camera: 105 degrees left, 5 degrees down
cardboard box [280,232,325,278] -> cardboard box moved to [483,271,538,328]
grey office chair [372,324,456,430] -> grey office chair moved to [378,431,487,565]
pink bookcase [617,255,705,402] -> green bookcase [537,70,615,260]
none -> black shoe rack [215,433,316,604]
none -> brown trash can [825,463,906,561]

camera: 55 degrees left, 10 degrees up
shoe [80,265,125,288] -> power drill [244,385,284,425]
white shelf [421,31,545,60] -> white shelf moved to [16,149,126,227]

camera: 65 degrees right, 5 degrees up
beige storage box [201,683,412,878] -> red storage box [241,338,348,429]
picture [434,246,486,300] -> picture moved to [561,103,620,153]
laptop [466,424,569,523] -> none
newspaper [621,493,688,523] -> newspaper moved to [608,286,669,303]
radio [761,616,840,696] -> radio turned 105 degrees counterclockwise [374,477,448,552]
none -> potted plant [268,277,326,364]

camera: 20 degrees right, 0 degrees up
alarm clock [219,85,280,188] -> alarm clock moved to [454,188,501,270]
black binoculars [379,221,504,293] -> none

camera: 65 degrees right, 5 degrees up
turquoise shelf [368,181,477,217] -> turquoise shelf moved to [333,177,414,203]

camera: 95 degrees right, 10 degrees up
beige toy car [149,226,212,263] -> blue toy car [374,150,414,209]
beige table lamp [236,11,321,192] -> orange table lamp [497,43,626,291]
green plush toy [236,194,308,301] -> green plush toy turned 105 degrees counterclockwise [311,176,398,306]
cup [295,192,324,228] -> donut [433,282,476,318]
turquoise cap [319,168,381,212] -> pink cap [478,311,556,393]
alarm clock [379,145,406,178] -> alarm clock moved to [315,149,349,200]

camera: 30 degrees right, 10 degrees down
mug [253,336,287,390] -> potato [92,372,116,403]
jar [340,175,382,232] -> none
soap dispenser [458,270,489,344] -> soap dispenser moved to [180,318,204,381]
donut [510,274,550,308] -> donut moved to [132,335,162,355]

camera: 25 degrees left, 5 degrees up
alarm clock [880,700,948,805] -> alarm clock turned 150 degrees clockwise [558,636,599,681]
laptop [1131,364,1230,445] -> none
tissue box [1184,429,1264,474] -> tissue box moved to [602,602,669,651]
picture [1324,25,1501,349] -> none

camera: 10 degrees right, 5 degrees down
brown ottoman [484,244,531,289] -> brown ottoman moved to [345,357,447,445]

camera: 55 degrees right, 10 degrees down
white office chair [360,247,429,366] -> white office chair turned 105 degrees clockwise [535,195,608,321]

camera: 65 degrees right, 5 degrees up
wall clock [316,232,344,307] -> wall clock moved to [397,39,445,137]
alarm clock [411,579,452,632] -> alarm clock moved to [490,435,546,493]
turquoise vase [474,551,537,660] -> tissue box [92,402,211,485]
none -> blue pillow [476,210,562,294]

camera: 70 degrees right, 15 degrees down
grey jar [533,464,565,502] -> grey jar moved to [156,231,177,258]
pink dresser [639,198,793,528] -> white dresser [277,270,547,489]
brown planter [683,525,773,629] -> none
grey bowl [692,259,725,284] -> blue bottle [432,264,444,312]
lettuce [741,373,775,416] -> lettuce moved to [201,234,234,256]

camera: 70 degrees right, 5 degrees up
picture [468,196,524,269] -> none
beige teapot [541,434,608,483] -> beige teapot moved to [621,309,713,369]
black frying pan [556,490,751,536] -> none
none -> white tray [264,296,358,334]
* * * * * * * * *
### What is expected
Give back each record, exactly as it reads.

### Answer to the exercise
camera: 105 degrees left, 5 degrees down
cardboard box [280,232,325,278] -> cardboard box moved to [483,271,538,328]
grey office chair [372,324,456,430] -> grey office chair moved to [378,431,487,565]
pink bookcase [617,255,705,402] -> green bookcase [537,70,615,260]
none -> black shoe rack [215,433,316,604]
none -> brown trash can [825,463,906,561]

camera: 55 degrees left, 10 degrees up
shoe [80,265,125,288] -> power drill [244,385,284,425]
white shelf [421,31,545,60] -> white shelf moved to [16,149,126,227]

camera: 65 degrees right, 5 degrees up
beige storage box [201,683,412,878] -> red storage box [241,338,348,429]
picture [434,246,486,300] -> picture moved to [561,103,620,153]
laptop [466,424,569,523] -> none
newspaper [621,493,688,523] -> newspaper moved to [608,286,669,303]
radio [761,616,840,696] -> radio turned 105 degrees counterclockwise [374,477,448,552]
none -> potted plant [268,277,326,364]

camera: 20 degrees right, 0 degrees up
alarm clock [219,85,280,188] -> alarm clock moved to [454,188,501,270]
black binoculars [379,221,504,293] -> none

camera: 65 degrees right, 5 degrees up
turquoise shelf [368,181,477,217] -> turquoise shelf moved to [333,177,414,203]

camera: 95 degrees right, 10 degrees up
beige toy car [149,226,212,263] -> blue toy car [374,150,414,209]
beige table lamp [236,11,321,192] -> orange table lamp [497,43,626,291]
green plush toy [236,194,308,301] -> green plush toy turned 105 degrees counterclockwise [311,176,398,306]
cup [295,192,324,228] -> donut [433,282,476,318]
turquoise cap [319,168,381,212] -> pink cap [478,311,556,393]
alarm clock [379,145,406,178] -> alarm clock moved to [315,149,349,200]

camera: 30 degrees right, 10 degrees down
mug [253,336,287,390] -> potato [92,372,116,403]
jar [340,175,382,232] -> none
soap dispenser [458,270,489,344] -> soap dispenser moved to [180,318,204,381]
donut [510,274,550,308] -> donut moved to [132,335,162,355]

camera: 25 degrees left, 5 degrees up
alarm clock [880,700,948,805] -> alarm clock turned 150 degrees clockwise [558,636,599,681]
laptop [1131,364,1230,445] -> none
tissue box [1184,429,1264,474] -> tissue box moved to [602,602,669,651]
picture [1324,25,1501,349] -> none

camera: 10 degrees right, 5 degrees down
brown ottoman [484,244,531,289] -> brown ottoman moved to [345,357,447,445]

camera: 55 degrees right, 10 degrees down
white office chair [360,247,429,366] -> white office chair turned 105 degrees clockwise [535,195,608,321]

camera: 65 degrees right, 5 degrees up
wall clock [316,232,344,307] -> wall clock moved to [397,39,445,137]
alarm clock [411,579,452,632] -> alarm clock moved to [490,435,546,493]
turquoise vase [474,551,537,660] -> tissue box [92,402,211,485]
none -> blue pillow [476,210,562,294]

camera: 70 degrees right, 15 degrees down
grey jar [533,464,565,502] -> grey jar moved to [156,231,177,258]
pink dresser [639,198,793,528] -> white dresser [277,270,547,489]
brown planter [683,525,773,629] -> none
grey bowl [692,259,725,284] -> blue bottle [432,264,444,312]
lettuce [741,373,775,416] -> lettuce moved to [201,234,234,256]

camera: 70 degrees right, 5 degrees up
picture [468,196,524,269] -> none
beige teapot [541,434,608,483] -> beige teapot moved to [621,309,713,369]
black frying pan [556,490,751,536] -> none
none -> white tray [264,296,358,334]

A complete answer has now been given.